---- FILAS PROPORCIONADAS

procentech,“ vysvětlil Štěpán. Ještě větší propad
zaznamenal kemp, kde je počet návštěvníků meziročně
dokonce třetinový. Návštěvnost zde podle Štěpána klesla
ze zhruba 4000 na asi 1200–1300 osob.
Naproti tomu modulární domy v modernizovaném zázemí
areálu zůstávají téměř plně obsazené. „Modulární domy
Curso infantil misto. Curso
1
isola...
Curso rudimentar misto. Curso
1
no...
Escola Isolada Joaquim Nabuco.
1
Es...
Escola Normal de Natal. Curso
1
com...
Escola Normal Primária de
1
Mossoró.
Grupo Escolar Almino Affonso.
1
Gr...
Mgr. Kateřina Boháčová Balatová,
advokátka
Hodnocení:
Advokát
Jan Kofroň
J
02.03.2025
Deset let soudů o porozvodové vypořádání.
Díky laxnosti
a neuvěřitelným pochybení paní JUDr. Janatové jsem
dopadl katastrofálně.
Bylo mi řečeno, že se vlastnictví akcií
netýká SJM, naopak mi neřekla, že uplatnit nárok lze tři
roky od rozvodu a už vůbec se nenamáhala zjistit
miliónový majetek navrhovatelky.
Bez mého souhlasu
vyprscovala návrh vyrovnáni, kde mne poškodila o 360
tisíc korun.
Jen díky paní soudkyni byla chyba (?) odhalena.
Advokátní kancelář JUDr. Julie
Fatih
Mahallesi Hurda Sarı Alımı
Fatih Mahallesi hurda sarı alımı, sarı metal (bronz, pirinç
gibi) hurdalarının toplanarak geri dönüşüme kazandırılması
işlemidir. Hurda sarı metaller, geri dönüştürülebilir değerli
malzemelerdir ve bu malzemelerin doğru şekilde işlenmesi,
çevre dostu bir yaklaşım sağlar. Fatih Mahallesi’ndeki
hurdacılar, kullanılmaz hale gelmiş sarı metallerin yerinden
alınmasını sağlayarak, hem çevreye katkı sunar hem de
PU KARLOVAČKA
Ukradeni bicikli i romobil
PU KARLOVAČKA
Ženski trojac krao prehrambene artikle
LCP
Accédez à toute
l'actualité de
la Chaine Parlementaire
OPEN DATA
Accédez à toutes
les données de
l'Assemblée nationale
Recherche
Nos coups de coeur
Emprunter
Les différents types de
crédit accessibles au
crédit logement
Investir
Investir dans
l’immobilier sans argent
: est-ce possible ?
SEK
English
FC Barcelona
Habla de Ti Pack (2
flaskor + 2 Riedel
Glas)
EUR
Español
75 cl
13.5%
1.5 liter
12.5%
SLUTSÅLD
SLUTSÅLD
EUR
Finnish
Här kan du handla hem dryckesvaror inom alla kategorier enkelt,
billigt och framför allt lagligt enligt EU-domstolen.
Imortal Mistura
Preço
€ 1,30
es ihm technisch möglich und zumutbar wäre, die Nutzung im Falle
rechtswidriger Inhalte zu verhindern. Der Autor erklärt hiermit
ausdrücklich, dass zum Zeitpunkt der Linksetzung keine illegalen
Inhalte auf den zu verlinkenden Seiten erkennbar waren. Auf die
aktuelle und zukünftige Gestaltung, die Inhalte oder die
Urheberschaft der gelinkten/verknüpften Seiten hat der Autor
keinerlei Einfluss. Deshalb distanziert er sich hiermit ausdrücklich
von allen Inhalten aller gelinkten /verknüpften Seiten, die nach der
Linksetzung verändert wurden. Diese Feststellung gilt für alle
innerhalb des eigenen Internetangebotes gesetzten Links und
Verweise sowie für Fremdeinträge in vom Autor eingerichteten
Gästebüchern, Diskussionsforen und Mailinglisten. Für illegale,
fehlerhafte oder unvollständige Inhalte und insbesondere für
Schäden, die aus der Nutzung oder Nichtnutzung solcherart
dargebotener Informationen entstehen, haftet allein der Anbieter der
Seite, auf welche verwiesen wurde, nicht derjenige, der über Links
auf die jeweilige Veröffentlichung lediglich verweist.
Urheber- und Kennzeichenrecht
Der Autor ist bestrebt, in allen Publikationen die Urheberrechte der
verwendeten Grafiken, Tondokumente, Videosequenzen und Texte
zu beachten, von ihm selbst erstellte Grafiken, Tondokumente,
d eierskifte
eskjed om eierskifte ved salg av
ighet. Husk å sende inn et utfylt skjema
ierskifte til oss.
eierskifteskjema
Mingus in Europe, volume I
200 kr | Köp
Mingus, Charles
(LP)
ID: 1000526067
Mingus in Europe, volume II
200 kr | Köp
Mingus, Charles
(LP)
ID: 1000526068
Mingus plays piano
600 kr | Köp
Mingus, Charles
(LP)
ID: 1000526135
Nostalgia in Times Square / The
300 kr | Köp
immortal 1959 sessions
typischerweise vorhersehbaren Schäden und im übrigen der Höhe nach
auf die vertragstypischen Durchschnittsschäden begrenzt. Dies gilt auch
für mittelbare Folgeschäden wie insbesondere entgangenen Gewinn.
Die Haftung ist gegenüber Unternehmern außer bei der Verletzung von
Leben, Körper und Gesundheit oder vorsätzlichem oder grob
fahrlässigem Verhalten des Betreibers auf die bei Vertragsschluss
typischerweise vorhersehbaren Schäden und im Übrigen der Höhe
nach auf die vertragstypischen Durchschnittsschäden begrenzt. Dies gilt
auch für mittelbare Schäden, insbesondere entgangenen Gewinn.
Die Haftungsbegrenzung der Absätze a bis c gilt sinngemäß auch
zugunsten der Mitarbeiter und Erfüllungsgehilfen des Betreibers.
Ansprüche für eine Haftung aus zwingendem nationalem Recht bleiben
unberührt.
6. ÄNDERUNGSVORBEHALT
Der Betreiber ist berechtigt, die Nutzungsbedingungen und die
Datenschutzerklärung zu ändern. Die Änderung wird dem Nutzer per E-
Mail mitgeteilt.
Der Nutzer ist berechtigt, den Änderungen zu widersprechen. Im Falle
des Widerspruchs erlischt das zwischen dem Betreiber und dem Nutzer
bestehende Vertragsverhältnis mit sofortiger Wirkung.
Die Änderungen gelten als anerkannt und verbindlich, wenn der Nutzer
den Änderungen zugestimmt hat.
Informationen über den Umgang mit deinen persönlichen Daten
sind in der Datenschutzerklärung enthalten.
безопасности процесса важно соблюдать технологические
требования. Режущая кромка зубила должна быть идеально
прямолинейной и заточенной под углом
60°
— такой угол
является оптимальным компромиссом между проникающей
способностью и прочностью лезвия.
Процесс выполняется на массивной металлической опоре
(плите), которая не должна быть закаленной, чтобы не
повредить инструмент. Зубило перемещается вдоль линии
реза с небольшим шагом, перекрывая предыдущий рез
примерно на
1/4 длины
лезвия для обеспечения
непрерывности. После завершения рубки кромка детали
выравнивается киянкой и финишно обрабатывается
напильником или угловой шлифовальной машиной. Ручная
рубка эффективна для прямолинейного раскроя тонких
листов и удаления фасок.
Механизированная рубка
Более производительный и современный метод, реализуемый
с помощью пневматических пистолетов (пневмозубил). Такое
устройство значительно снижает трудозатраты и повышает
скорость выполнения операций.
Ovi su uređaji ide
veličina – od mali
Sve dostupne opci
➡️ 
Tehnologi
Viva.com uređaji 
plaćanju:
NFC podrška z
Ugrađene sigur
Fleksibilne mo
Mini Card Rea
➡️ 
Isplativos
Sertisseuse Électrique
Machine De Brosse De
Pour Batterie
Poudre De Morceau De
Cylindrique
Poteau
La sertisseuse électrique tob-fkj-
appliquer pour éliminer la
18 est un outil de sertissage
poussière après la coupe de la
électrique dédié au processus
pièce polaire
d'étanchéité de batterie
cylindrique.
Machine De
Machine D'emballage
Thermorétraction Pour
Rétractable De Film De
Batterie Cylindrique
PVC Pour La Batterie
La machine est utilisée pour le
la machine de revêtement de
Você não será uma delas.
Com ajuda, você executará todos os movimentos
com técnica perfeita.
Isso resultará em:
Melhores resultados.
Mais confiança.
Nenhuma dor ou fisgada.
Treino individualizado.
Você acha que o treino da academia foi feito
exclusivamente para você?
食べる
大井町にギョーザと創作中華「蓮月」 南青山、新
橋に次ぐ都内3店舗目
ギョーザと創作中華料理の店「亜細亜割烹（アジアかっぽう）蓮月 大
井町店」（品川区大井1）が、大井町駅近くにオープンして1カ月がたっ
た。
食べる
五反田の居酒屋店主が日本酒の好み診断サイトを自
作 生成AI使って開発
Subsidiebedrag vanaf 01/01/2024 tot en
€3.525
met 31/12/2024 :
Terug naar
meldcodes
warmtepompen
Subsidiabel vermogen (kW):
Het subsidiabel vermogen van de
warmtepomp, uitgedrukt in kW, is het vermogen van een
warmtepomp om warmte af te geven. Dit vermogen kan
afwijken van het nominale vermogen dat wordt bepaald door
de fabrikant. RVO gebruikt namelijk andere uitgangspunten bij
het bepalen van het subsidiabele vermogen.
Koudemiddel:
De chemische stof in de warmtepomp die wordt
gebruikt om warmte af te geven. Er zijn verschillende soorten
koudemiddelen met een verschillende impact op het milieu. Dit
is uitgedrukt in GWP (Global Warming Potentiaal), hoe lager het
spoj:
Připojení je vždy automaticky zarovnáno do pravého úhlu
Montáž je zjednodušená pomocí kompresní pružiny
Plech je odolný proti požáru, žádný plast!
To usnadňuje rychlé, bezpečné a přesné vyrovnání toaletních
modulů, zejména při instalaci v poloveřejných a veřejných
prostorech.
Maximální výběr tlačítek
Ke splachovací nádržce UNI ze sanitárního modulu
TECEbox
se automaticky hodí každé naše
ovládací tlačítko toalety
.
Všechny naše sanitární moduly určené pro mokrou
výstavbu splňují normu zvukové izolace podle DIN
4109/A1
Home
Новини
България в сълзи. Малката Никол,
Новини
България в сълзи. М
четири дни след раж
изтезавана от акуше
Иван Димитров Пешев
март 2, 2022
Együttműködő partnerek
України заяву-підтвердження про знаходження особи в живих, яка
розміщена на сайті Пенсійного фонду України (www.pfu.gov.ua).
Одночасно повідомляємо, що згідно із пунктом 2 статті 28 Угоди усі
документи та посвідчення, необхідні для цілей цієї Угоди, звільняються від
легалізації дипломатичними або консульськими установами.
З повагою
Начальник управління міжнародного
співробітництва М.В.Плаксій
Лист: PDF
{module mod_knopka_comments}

--------

CONSIGNA DE TRABAJO: Enumera todas las líneas de las filas de arriba que contienen la palabra "Höhe" y cópialas completas.

RESPUESTA DEL EJERCICIO:
typischerweise vorhersehbaren Schäden und im übrigen der Höhe nach
typischerweise vorhersehbaren Schäden und im Übrigen der Höhe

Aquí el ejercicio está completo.